> **What the task requires**
A verbatim copy is needed of the lines below from the one containing "right elbow: (1252, 547)" up to and including the one containing "right elbow: (456, 463)", excluding pictures.

> **Records for this task**
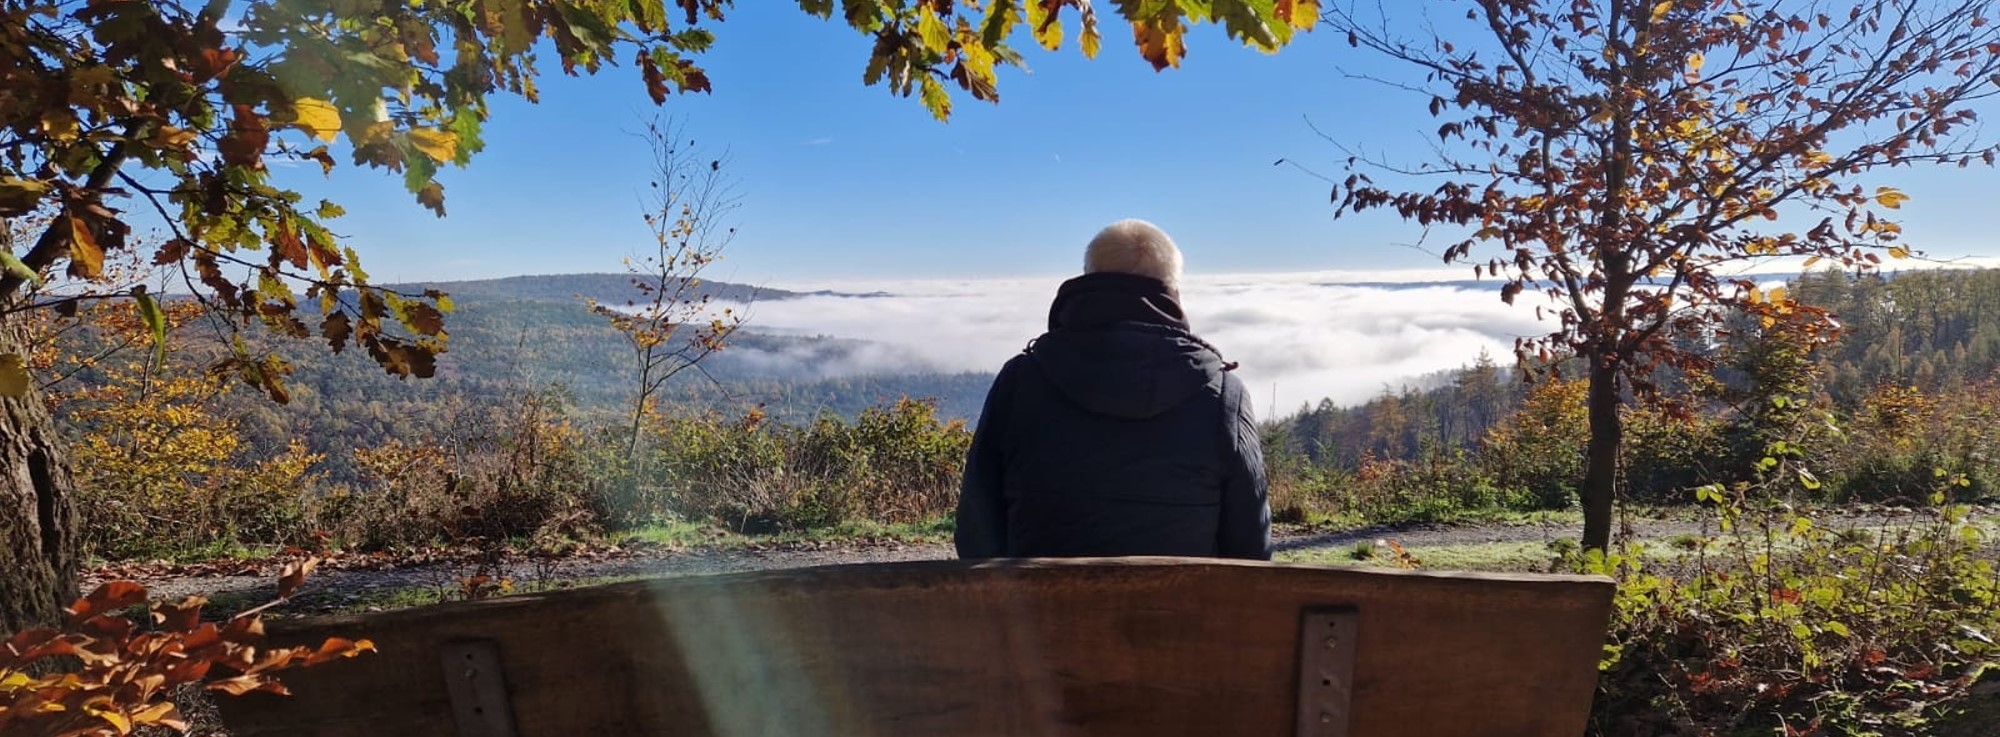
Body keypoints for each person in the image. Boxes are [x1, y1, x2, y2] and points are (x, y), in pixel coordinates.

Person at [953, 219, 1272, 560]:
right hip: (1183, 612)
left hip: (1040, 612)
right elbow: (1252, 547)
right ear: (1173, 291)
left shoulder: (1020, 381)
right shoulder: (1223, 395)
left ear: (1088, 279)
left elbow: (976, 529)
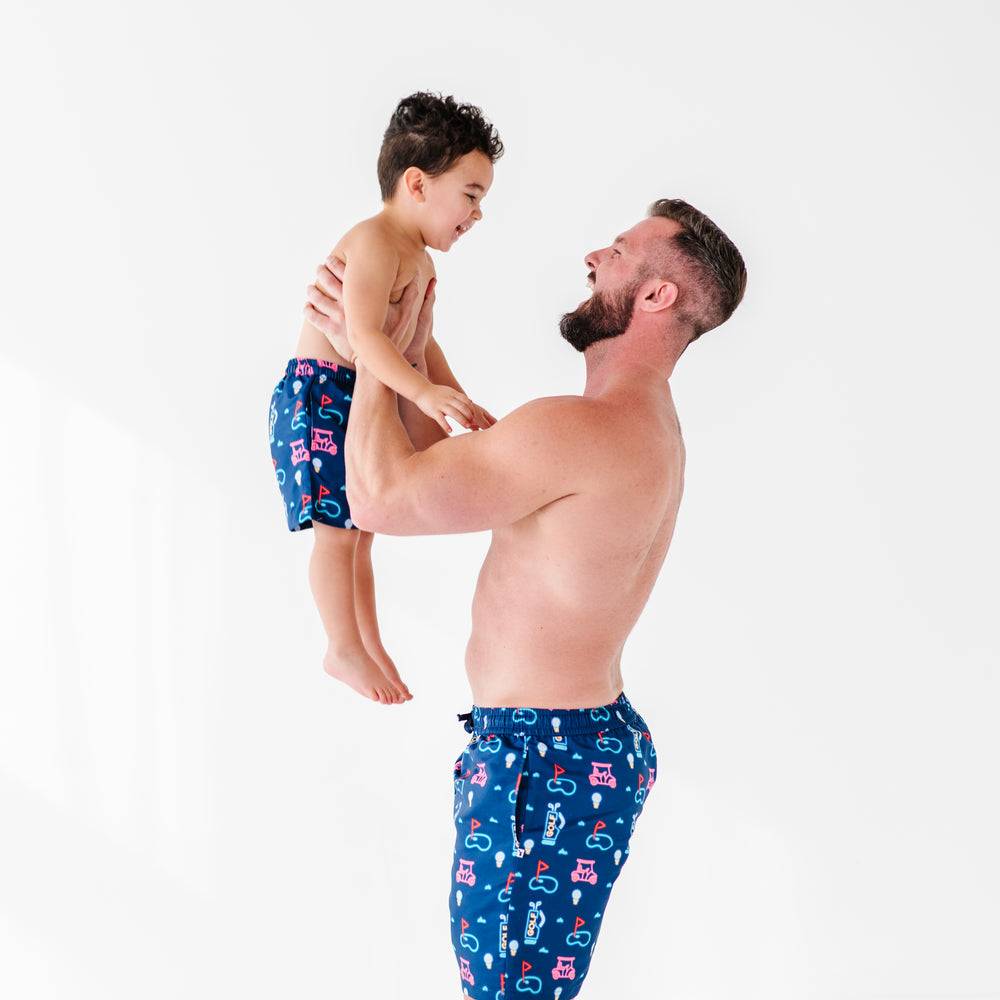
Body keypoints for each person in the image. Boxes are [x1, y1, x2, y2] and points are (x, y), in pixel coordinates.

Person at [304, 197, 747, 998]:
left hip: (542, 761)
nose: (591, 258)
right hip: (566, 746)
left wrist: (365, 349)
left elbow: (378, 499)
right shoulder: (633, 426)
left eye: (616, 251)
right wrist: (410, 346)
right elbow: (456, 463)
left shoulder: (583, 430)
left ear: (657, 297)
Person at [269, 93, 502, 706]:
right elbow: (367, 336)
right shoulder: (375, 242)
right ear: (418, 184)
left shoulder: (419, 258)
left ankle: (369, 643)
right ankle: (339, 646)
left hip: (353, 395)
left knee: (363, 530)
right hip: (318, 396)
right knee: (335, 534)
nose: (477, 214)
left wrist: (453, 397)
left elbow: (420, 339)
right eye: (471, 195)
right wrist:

* * *

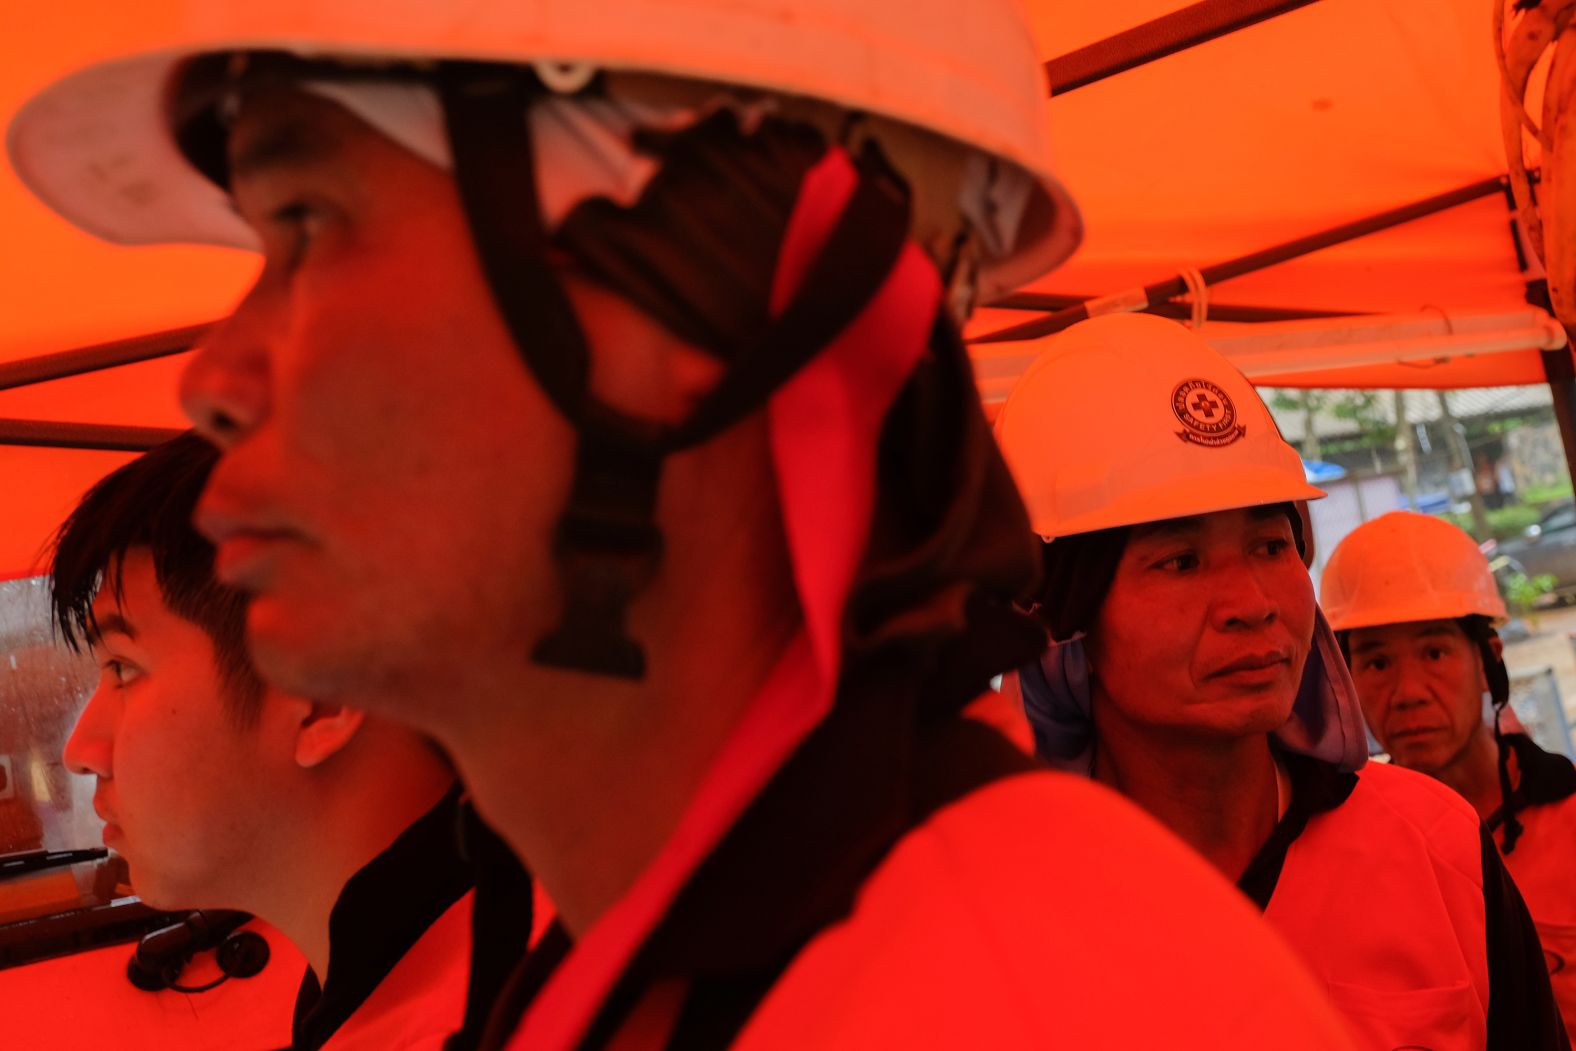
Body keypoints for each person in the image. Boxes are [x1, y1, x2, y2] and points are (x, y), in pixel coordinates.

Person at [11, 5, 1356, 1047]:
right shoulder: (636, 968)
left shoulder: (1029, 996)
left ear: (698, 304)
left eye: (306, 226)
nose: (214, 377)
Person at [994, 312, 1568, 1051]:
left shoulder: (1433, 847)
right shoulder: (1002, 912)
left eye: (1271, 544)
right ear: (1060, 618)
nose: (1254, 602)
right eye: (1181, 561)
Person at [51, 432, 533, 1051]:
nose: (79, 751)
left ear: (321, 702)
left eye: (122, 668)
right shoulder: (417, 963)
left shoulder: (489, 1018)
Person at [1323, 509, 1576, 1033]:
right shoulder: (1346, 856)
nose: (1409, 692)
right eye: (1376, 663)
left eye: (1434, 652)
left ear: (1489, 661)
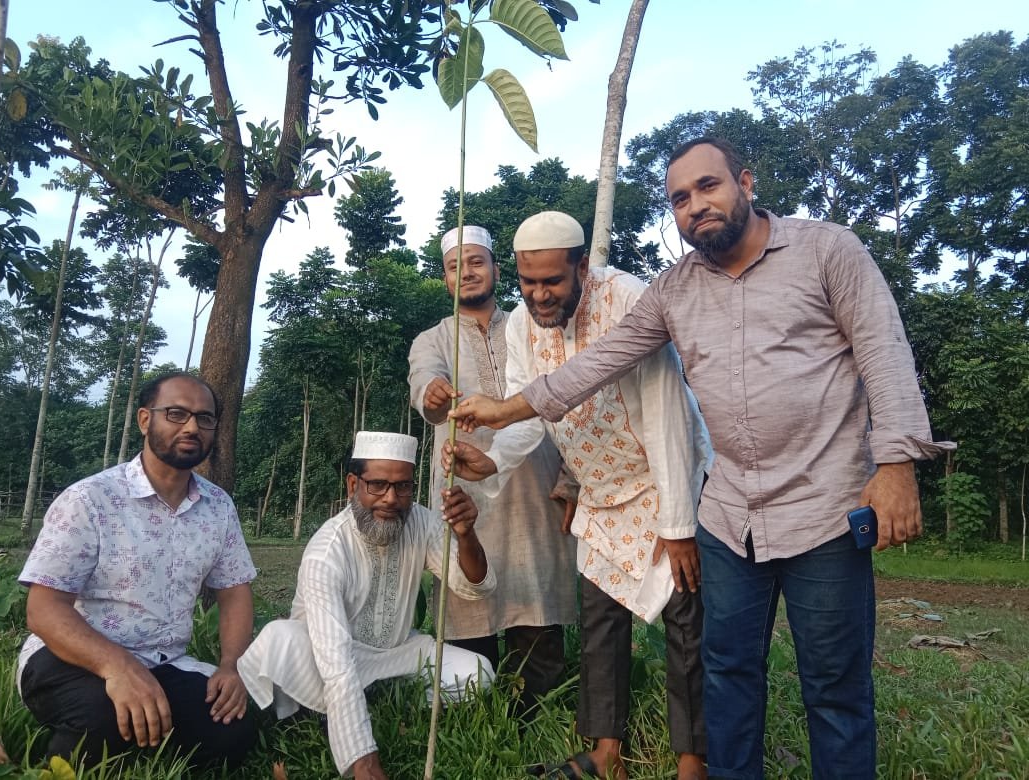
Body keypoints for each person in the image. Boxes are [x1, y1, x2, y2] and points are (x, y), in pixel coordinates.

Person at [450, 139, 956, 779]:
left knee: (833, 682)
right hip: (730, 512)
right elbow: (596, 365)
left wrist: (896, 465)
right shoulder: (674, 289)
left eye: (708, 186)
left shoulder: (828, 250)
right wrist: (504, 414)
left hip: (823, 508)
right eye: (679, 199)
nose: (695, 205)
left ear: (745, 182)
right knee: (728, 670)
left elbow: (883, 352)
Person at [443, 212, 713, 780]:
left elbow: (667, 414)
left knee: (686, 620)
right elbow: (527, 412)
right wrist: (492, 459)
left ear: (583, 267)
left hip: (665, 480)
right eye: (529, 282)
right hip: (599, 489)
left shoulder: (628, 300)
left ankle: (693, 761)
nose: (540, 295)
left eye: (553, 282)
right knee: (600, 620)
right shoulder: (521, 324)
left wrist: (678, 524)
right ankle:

> **Response to the exercise**
right elbow: (1252, 547)
right ear: (1173, 291)
left shoulder: (1020, 381)
right shoulder: (1223, 395)
left ear: (1088, 279)
left elbow: (976, 529)
Body keypoints for each person in the image. Boxes are [x1, y1, x2, y2] and points are (x, y), in pixel coordinates.

Person at [304, 197, 747, 998]:
left hip: (542, 761)
nose: (591, 258)
right hip: (566, 746)
left wrist: (365, 349)
left elbow: (378, 499)
right shoulder: (633, 426)
left eye: (616, 251)
right wrist: (410, 346)
right elbow: (456, 463)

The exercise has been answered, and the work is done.